Should I do cryotherapy before or after a workout?


That depends on a few things. First, what is the goal of using whole body cryotherapy? Recent studies show that if you are performing a strength training session with the goal of increasing muscle hypertrophy, it is best not to use whole body cryotherapy chamber for at least one hour after completing your workout. In the first hour following an intense strength workout, the body typically produces its own anti-inflammatory response and using a cryotherapy chamber may interfere.

An exception to this rule would apply to endurance athletes or athletes who are training daily with heavy loads or intensities to a level where the body’s normal anti-inflammatory reaction is unable to keep up. In this case, whole body cryotherapy can supplement the body’s natural anti-inflammatory process and help with recovery.

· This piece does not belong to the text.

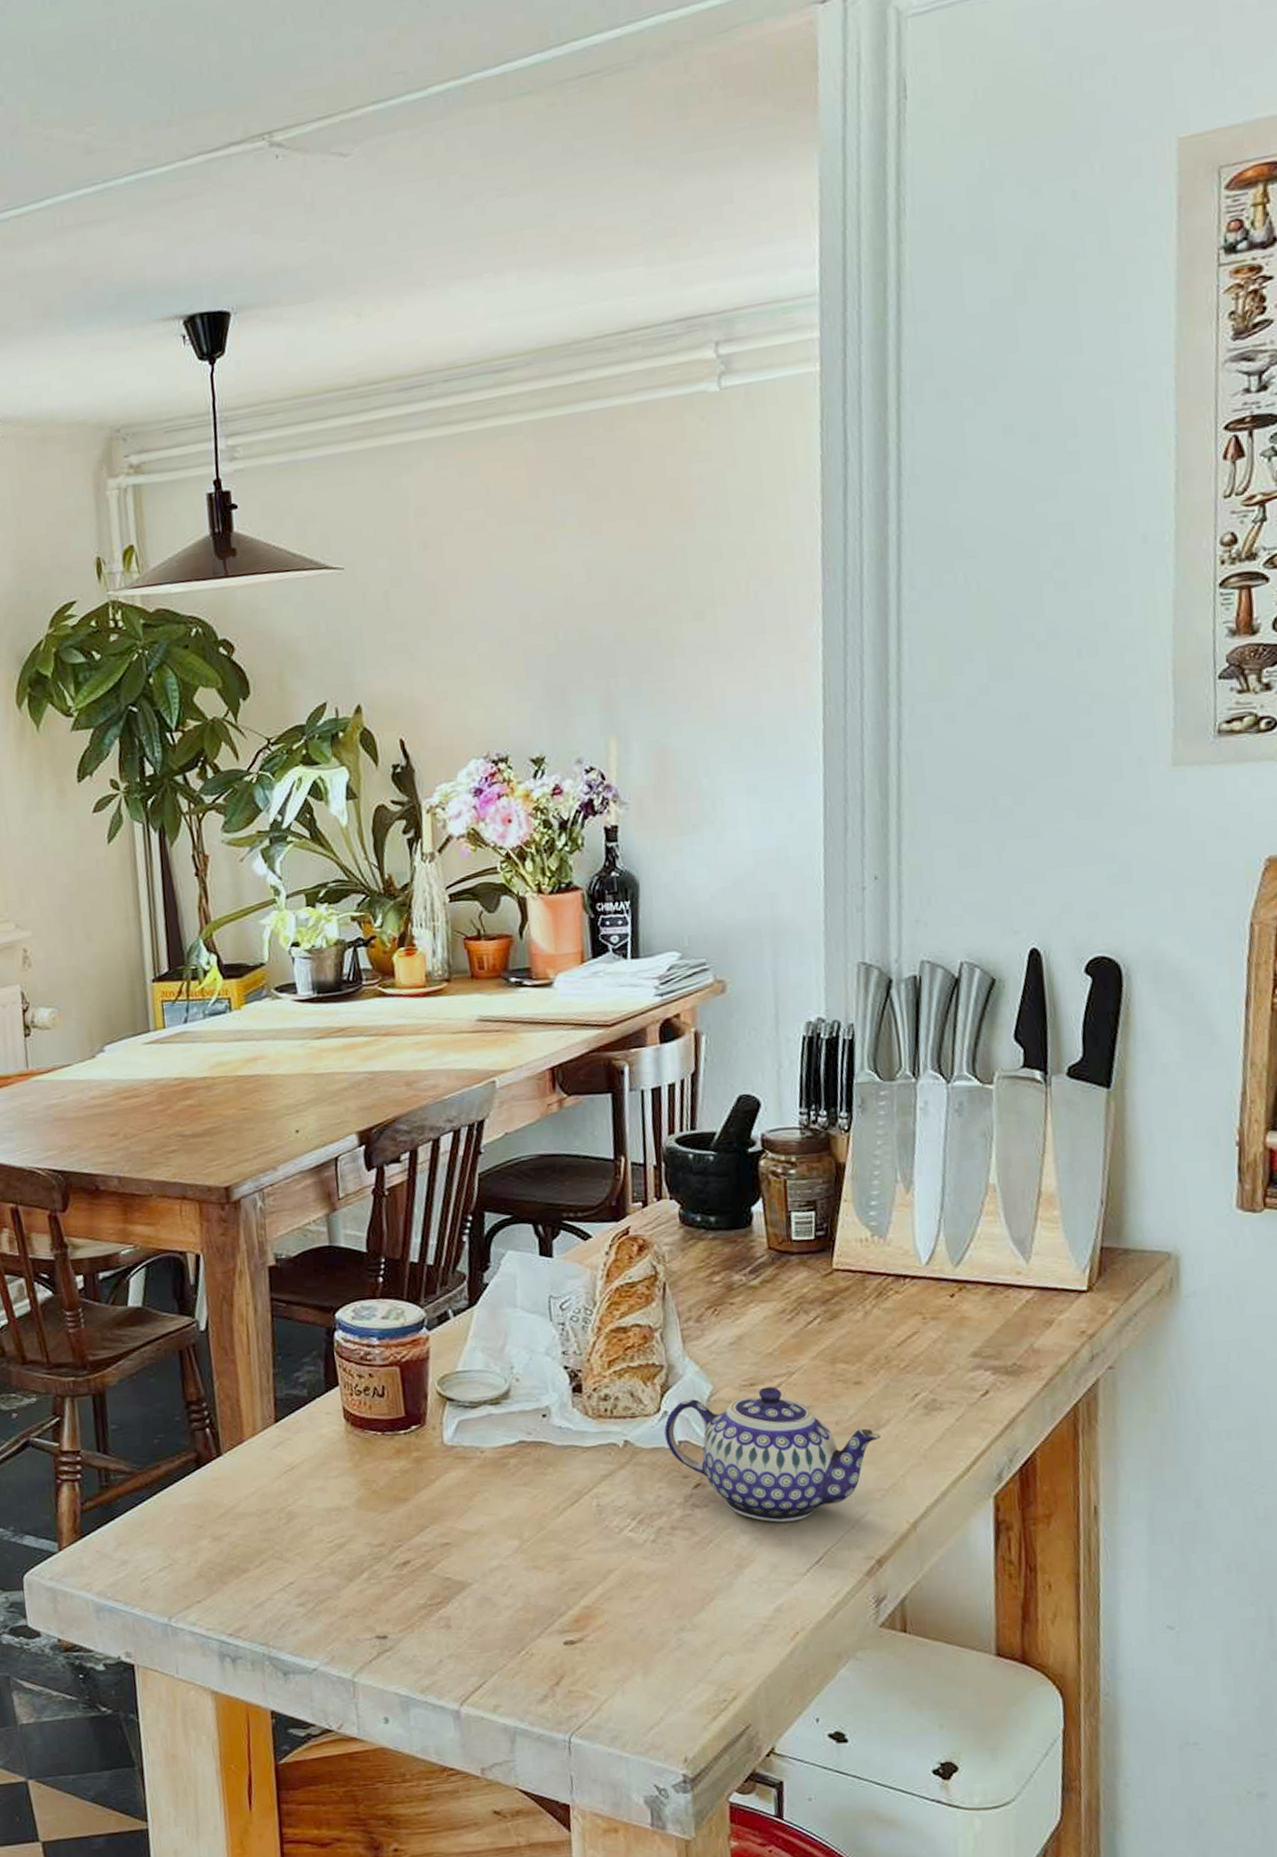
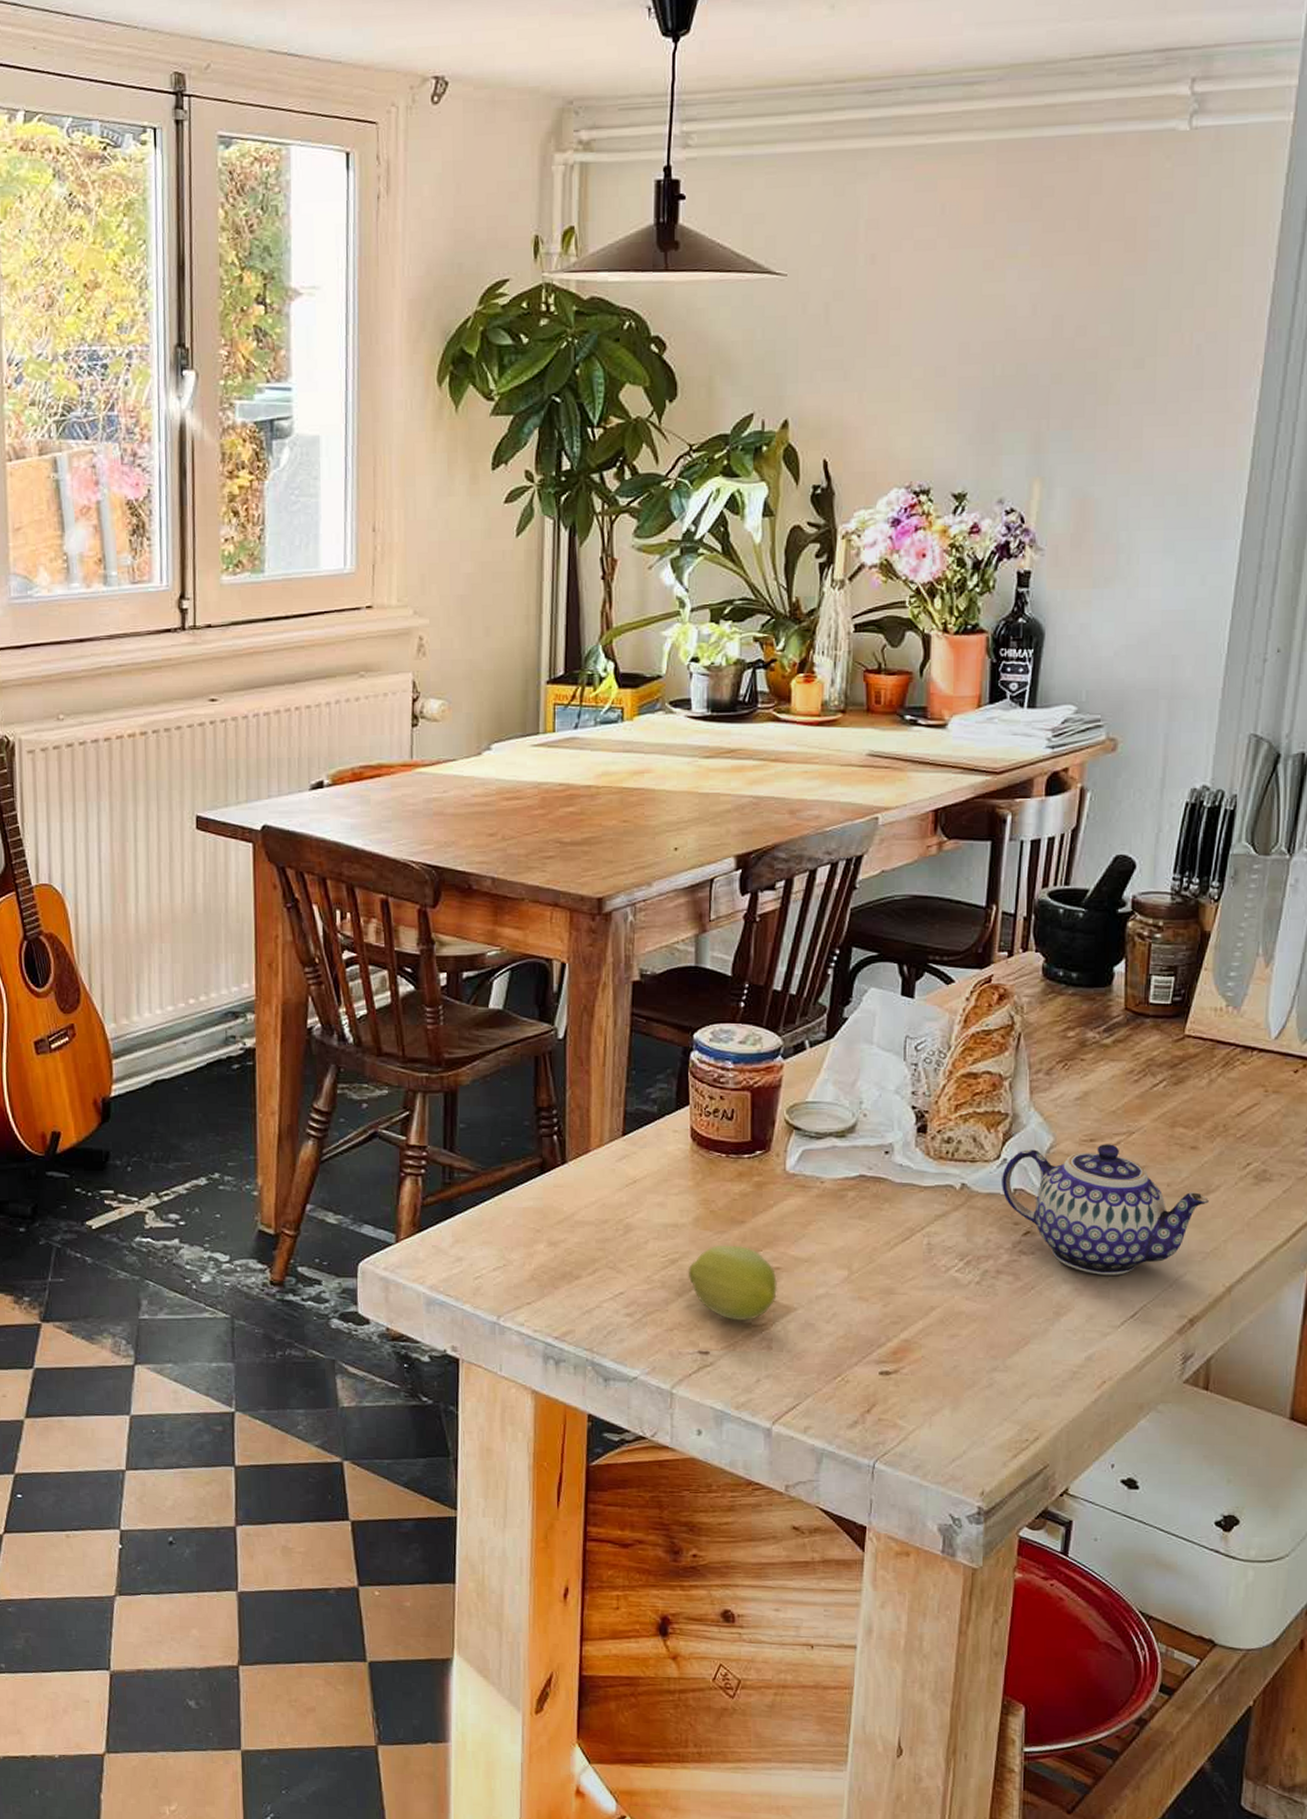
fruit: none [356,1524,450,1601] -> present [688,1244,778,1320]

Secondly, if cryotherapy is being used as a supplemental treatment to a physical therapy or training session to enhance blood flow to the muscle or joint, it is recommended that whole body cryotherapy be used before the exercise session.

Lastly, one must remember that people can perspire up to 10–15 minutes after a workout is complete. Any level of perspiration puts you at risk for skin irritation or a cold burn due to cooling of wet skin in the cryotherapy chamber. Therefore, we recommend our clients to shower after a workout or wait until they have stopped perspiring.

Can anyone do cryotherapy?


Most people can tolerate and enjoy the benefits of cryotherapy. However, you should NOT use whole body cryotherapy if you have any of the following conditions: pregnancy, hypothyroidism, narrowing of valves, crescent-shaped aorta and mitral valve, chronic disease of the respiratory system, severe hypertension (blood pressure >180/100 mm/Hg), acute or recent myocardial infarction (heart attack —need to be cleared for exercise), unstable angina pectoris, arrhythmia, symptomatic cardiovascular disease, cardiac pacemaker, acute or recent cerebrovascular disease (stroke — must be cleared for exercise), peripheral arterial occlusive disease, uncontrolled seizures, fever, symptomatic lung disorders, asthma, venous thrombosis, bleeding disorders, severe anemia, infection, claustrophobia, Raynaud’s Syndrome or intolerance to cold, acute kidney and urinary tract diseases or incontinence. If you are under the age of 18, we require parental consent.